Prompt 1> Write out the rows, from their first line through the line holding "0: (258, 62)", inclusive, as a JSON list of strings with one string per line. Leave out blank lines and the picture lines.

═════ Supplied passage

Joined: October 01, 2008

The Tax Court recently held that a taxpayer would have to recognize $135,963 in ordinary income, a result that was triggered by the surrender of a life insurance policy with a large loan.

The $200,000 policy (purchased in 1980) was issued on the life of the taxpayer's mother with the taxpayer and his sister named as co-owners and co-beneficiaries. For the first eight or nine years, the annual premium ($8,929) was paid by the mother gifting one-half of each premium payment to the taxpayer and his sister, followed by both of them paying the premiums directly. Thereafter, the premiums were automatically paid from dividend accumulations and loans against the cash value of the policy.

On July 25, 2005, the insurance company mailed a letter to the taxpayer explaining the tax consequences of the policy along with a statement of gain. According to a second statement of gain (dated September 13, 2005), the net investment in the policy was $225,390.14, the total cash value was $361,353.58, the total loan indebtedness was $354, 399.25, and the taxable gain was $135,963.44. On October 10, 2005, the insurance company sent a letter to the taxpayer notifying him that the policy was in "overloan" and that in order to continue the policy he was required to pay both the overloan amount ($1,541.00) and the premium due at that time ($2,286.38). After conferring with his mother and deciding that the policy was no longer needed, the taxpayer surrendered the policy effective December 20, 2005 (at which time he was the sole owner and beneficiary of the policy). The taxpayer cashed a check for $11,648.33 and a check for a $304.20 dividend. In January 2006, the taxpayer received a form 1099-R showing a gross distribution and taxable amount of $135,963.44 for 2005 and a Form 1099-DIV showing a taxable dividend of $304.20. The taxpayer and his wife did not include the amount shown on the Form 1009-R or the Form 1099-DIV on their tax return. The Service assessed a $39,608 deficiency and a $7,922 accuracy-related penalty on the taxpayer and his wife.

══════════
═════ Input

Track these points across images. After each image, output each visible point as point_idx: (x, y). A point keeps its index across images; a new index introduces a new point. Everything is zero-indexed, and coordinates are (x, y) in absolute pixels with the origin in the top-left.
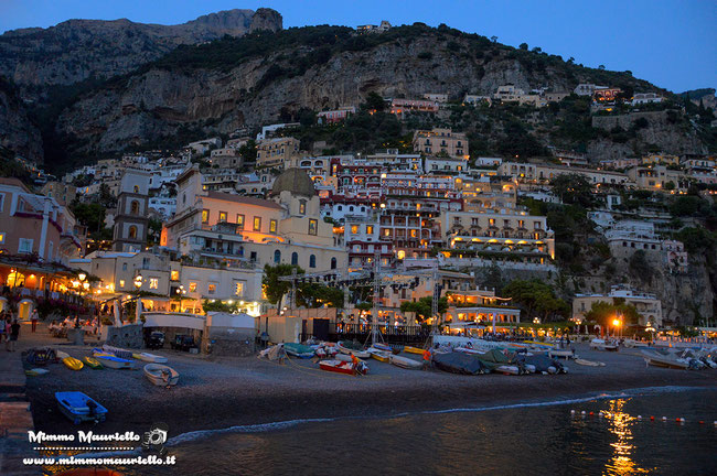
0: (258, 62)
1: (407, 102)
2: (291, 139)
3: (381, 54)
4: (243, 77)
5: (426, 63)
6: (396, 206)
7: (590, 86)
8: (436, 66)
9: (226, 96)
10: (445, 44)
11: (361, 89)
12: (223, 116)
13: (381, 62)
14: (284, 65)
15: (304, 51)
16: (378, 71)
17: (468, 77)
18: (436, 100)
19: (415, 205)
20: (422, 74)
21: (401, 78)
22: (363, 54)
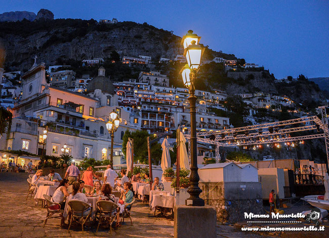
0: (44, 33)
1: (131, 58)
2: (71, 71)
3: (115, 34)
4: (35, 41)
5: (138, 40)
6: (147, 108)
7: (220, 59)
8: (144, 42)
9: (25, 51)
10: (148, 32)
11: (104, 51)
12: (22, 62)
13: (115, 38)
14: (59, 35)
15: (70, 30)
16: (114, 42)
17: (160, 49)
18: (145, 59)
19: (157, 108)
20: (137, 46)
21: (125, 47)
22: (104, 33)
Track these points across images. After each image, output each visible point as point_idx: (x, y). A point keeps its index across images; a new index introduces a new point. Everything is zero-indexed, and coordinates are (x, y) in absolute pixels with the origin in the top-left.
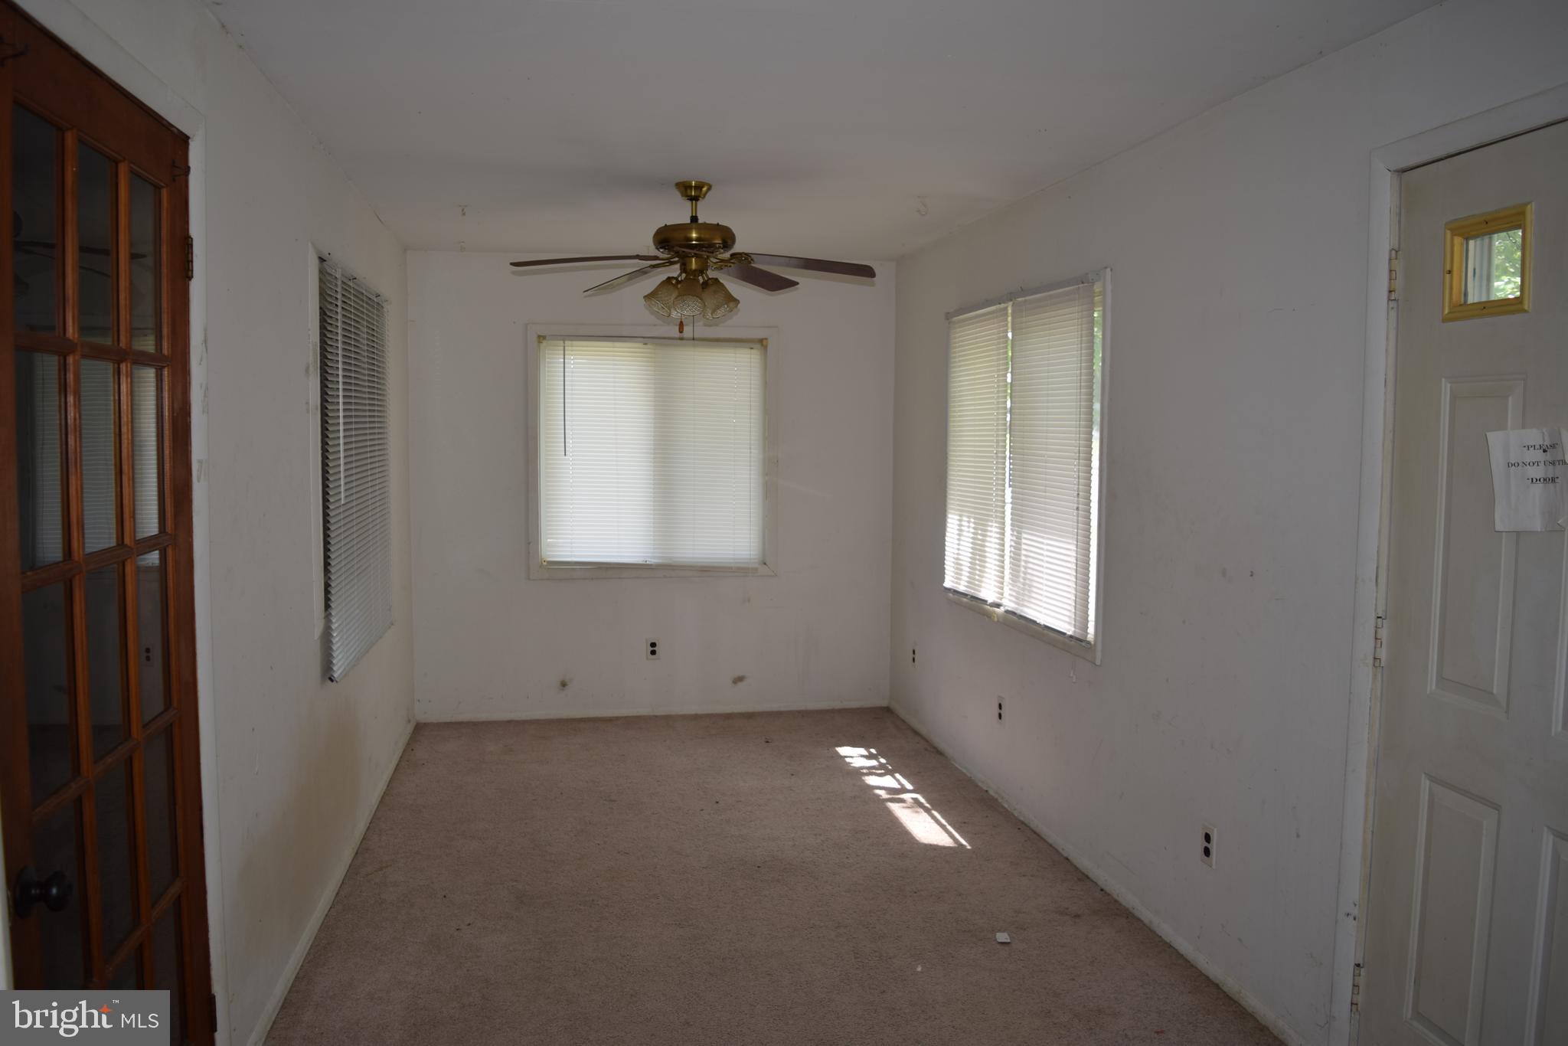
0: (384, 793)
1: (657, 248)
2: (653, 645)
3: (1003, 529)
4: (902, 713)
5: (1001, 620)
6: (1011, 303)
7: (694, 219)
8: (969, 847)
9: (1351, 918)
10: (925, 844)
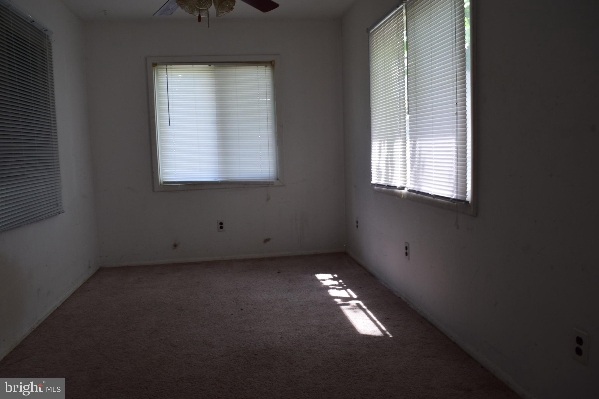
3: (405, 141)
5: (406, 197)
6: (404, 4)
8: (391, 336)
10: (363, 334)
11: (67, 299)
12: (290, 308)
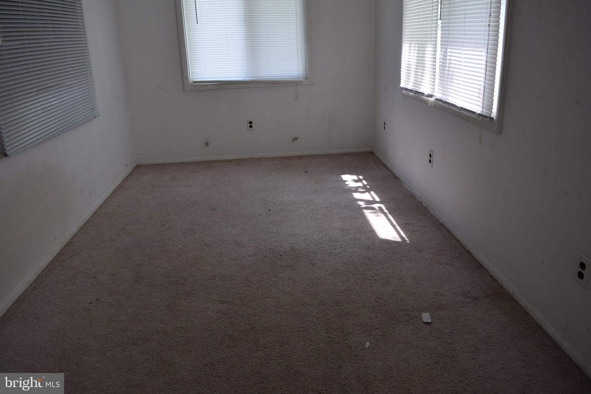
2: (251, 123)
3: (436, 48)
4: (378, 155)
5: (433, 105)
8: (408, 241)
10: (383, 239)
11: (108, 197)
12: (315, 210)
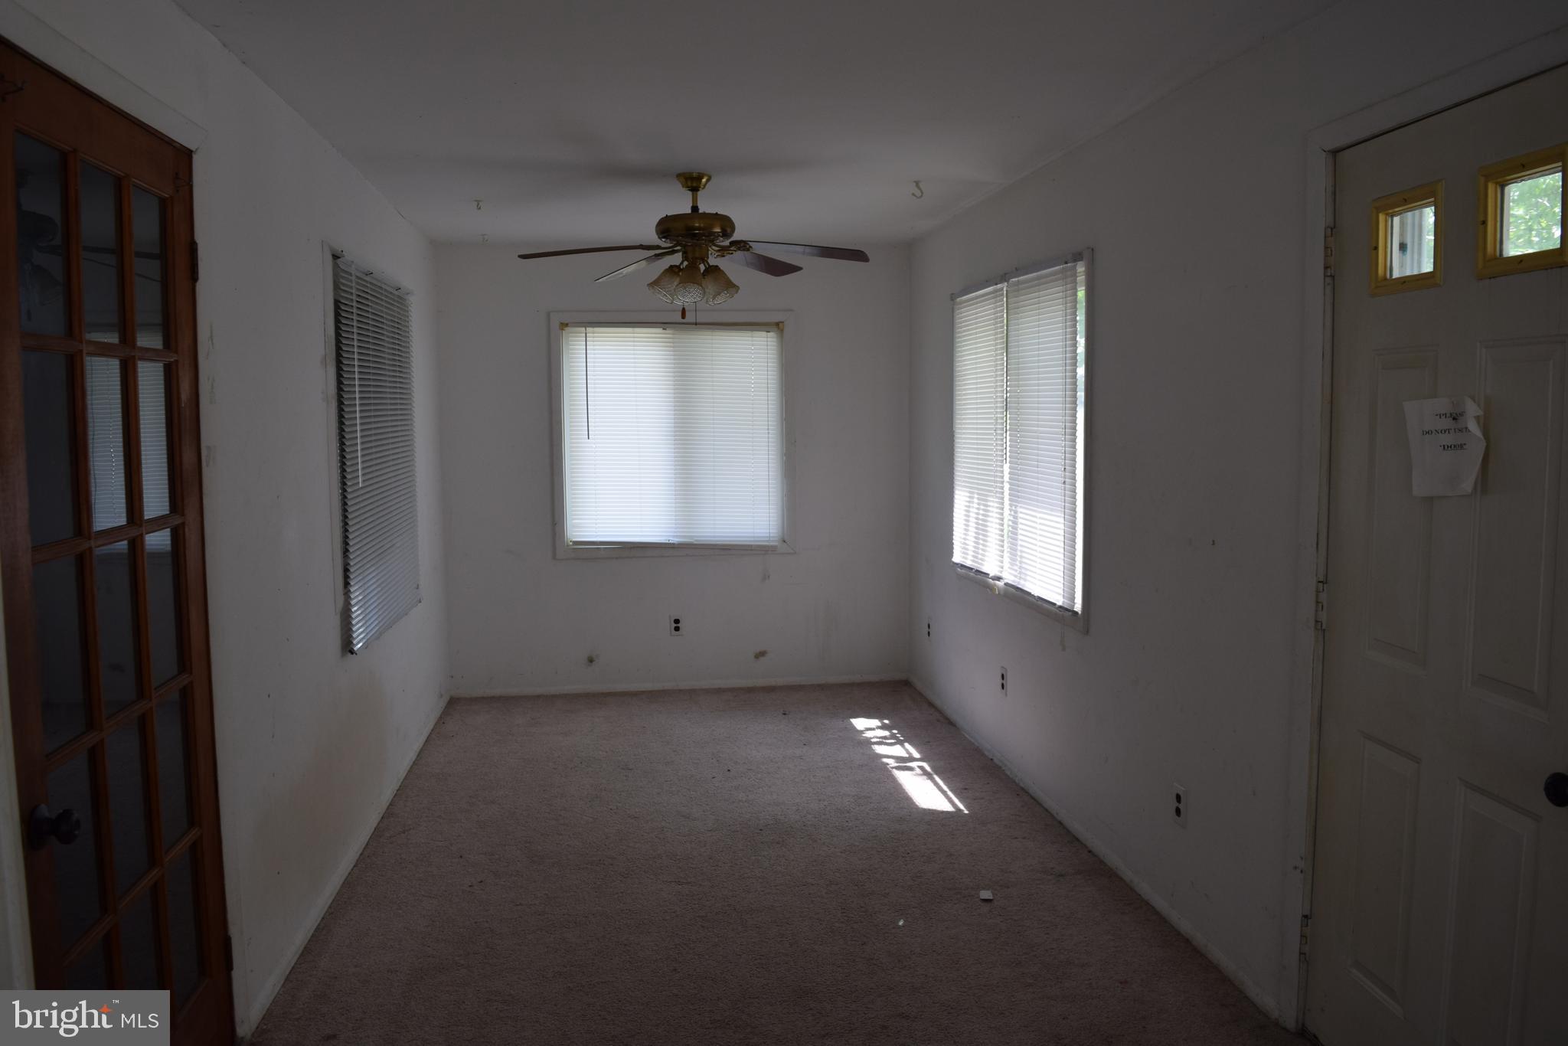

══════════

Prompt 2> According to the passage on the life insurance surrender, how large a deficiency did the Service assess on the taxpayer and his wife?

Task answer 1>
[
  "Track these points across images. After each image, output each visible point as point_idx: (x, y). A point keeps its index across images; a new index introduces a new point. Everything is zero-indexed, and coordinates are (x, y) in absolute pixels with the origin in the top-left.",
  "0: (258, 62)"
]

Task answer 2> $39,608